Fable of Happiness (Fable 1)
And fuck, I suddenly no longer wanted chocolate.
My balls ached, and my cock twitched, demanding some sort of friction. Without thinking, I dropped my eyes to it, fisting my hands so they wouldn’t get any ideas of touching it.
The usual faint marks from my past had been replaced with bright wounds from our fight. Indents of her nails and bruises forming at the bottom of my shaft blazed in the gloom.
It ought to have summoned my temper. To have me cursing her very presence.
Instead, it granted a strange kind of kinship. She might not wear anyone’s ring. She might be tied in my rope. But in some sick way, I now belonged to her. She’d been the first in a decade to brand me. And, for the first time, seeing her punishment still embedded in my flesh filled me with lust instead of horror.
“I’m sorry...by the way.”
Her soft voice wrenched my head up. Her hazel stare on my cock only made my belly clench harder.
“Does it hurt?” she asked, unwrapping her chosen meal and taking a huge bite.
Christ, yes, it hurts.
Hurts for you, goddammit.
“No,” I snapped.
“To be fair, I wouldn’t have had to hurt you if you didn’t have such a fascination with wrapping your fingers around my throat.”
“If you stopped being such a menace, perhaps I’d stop trying to kill you.”
“I’m the menace?” She pointed at herself with the half-eaten Snickers. “I think if others were watching this twisted relationship of ours, they would disagree.”
“If others were watching, I’d tear out their eyes for seeing you bare.” I dragged my gaze down her mud-filthy beauty. “I’m debating between torturing myself watching you eat that chocolate bar or demanding you get on your knees.”
She inhaled sharply. Her hands shook, wrapped around her chocolate.
The small space of the car switched from awareness into lust-laced senselessness. The air was tiny fireworks, the oxygen we breathed electricity, and the carbon dioxide we exhaled a drug slowly drowning us.
Ever so slowly, she took another bite.
Her tongue licked her lips, her teeth bit down, her throat worked as she chewed.
And I almost came.
I throbbed, wanting inside her mouth, wanting to be the chocolate bar as she swallowed and devoured.
Turned out, giving a woman to a sexually repressed, starving man was not a good idea.
Snatching the half-full water bottle I’d drank from, I leaped from the vehicle and into the rain.
“What are you—?” Her confused question halted as I tipped the bottle over my cock and gritted my teeth against the grotesque sensation of touching myself.
I performed a perfunctory cleaning. That was all. Wrapping my hand around my hardness, washing away the dirt and mud from rolling around in the storm.

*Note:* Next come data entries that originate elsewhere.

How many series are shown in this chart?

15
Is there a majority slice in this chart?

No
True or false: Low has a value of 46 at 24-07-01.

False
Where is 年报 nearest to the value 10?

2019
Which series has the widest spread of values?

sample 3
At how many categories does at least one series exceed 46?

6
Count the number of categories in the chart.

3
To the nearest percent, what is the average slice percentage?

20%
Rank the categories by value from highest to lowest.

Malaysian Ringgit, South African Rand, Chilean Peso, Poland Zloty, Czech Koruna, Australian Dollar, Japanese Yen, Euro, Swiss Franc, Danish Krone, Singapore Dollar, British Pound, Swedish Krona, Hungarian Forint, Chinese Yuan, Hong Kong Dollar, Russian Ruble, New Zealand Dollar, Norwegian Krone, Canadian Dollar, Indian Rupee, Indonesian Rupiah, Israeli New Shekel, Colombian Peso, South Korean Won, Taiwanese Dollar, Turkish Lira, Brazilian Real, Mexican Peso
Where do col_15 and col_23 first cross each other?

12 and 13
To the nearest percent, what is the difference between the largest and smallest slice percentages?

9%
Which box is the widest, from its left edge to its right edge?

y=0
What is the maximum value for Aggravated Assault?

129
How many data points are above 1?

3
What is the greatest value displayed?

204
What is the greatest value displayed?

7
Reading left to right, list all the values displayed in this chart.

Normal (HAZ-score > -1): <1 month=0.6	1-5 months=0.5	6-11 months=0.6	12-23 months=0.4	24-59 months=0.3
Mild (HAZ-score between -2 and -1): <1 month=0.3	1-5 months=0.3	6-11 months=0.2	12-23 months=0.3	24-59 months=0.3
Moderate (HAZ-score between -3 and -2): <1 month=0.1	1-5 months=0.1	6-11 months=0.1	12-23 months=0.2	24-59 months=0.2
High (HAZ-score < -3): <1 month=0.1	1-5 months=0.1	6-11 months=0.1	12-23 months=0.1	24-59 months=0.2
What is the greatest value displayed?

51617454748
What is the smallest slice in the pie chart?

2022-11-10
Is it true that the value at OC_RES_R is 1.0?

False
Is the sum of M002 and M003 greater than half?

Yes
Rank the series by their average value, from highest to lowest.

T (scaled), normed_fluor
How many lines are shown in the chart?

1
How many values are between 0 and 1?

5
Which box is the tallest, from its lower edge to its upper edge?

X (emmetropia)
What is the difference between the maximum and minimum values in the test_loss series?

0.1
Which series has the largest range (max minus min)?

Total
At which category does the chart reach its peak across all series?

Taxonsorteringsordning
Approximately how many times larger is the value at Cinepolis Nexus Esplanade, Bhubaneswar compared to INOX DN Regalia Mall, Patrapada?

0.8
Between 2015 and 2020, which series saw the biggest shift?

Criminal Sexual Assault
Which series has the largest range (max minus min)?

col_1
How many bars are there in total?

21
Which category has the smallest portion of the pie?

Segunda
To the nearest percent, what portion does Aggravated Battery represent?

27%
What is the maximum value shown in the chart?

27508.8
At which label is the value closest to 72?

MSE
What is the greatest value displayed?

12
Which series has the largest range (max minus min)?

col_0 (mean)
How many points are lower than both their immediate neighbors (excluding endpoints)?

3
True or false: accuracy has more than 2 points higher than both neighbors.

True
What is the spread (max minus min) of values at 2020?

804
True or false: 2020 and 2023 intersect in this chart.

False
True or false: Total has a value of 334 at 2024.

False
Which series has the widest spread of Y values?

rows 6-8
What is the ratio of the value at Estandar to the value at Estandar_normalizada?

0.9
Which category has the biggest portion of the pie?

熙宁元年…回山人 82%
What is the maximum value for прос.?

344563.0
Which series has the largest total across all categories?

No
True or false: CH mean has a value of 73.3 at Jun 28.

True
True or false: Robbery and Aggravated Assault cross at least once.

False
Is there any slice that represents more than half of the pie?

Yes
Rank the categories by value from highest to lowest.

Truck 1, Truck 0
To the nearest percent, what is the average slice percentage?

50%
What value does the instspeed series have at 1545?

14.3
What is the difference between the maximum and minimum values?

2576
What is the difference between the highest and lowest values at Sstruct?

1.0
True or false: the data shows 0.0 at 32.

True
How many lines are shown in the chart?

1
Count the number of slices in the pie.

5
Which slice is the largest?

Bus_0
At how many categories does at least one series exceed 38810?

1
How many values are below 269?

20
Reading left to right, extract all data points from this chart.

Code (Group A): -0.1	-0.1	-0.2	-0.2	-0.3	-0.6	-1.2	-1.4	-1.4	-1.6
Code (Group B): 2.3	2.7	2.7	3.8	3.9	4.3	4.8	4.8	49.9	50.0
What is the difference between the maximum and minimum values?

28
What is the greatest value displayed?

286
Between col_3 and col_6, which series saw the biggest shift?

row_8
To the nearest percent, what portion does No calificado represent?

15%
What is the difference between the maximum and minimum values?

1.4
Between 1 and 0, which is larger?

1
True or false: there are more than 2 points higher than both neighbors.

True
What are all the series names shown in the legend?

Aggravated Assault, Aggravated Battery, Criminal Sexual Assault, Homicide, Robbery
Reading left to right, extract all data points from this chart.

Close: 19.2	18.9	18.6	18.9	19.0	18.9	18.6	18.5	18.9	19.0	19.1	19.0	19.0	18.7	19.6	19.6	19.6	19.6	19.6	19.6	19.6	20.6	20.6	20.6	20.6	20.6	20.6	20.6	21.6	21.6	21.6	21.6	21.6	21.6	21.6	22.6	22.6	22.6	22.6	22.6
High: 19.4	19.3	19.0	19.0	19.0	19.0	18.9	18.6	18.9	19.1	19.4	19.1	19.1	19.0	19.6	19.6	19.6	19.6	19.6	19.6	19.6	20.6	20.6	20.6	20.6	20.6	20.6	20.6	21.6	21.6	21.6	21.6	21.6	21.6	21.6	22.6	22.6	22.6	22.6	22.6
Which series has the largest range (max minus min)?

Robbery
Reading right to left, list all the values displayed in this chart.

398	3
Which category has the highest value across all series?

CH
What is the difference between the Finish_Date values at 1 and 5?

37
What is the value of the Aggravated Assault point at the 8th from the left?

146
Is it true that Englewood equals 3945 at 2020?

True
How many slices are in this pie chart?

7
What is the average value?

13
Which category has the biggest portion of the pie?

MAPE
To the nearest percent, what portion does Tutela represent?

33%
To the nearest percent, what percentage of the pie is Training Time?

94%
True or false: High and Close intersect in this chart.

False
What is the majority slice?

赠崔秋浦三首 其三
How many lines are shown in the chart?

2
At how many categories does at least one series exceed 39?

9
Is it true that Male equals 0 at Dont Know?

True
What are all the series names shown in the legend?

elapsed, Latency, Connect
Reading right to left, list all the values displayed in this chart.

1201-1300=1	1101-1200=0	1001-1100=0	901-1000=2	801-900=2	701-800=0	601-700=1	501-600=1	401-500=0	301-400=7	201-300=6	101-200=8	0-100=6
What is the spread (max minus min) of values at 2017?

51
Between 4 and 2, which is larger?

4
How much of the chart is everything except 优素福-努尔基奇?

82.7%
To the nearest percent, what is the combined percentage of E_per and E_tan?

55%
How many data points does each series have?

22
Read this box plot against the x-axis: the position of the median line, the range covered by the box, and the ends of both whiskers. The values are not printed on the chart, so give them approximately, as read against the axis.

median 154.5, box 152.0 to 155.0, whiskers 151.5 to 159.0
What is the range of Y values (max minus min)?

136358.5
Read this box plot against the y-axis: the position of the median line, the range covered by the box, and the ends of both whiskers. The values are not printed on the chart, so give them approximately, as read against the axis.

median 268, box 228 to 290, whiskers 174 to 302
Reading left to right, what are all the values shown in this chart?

A crest of sickness tried to push up through my guts, shoving aside cocoa and sugar, replacing good with bad, tainting everything with sordid reminders.
I tore my hand away, tipping the rest of the bottle over my length, letting droplets trail to my balls.
The second I was clean, I tossed the bottle to the side, crawled into the tailgate, and didn’t stop until I kneeled before her. Kneeled with trembling muscles and rapid heartbeats. Kneeled with desperation and a shitload of pain.
I kneeled before her.
Now, it’s her turn.
My voice had gotten lost in the darkness inside me, echoing through my chest as I growled, “Kneel.”
She froze. Her chocolate bar fell from her bound hands. “No.”
“Yes.”
“I’m not going to sleep with you.”
I merely shook my head. “You’re wrong. I’m already inside you.”
She gasped.
For the longest second, we stared at each other. I physically felt as if her eyes were chains, slinking around me, holding me immobile as locks snapped into place. Padlocks with no keys, chains with no weaknesses, a cage of knots and fastenings that would never be undone.
I couldn’t catch a breath as heat filled my heart.
A heat filled with knowing that she was right about our connection. That it burned bright, despite our war. That it was more powerful than the both of us.
The longer we stayed together, the harder it would be to undo. Even now, pieces of me were being erased—for good this time, not just behind a wall I hastily erected. It erased fragments of the cruelty inside me, the distrust, the violence, the heavily conditioned boy who knew death better than he knew living.
For a single heartbeat, everything felt right.
Easy.
Peaceful.
God...peace.
She gave me peace after a lifetime of distress.
She gave me the silence I sought every second that I was awake. I didn’t need to run around the valley. I didn’t need to absorb myself in a book. I didn’t need to hide from the mania inside my mind.
All I had to do was look at her.
Be with her.
Sink inside her.
A sudden pain struck me in the temples, making me wince. My vision blacked out for a second, the weird vertigo I’d suffered from her striking me with the shovel returning.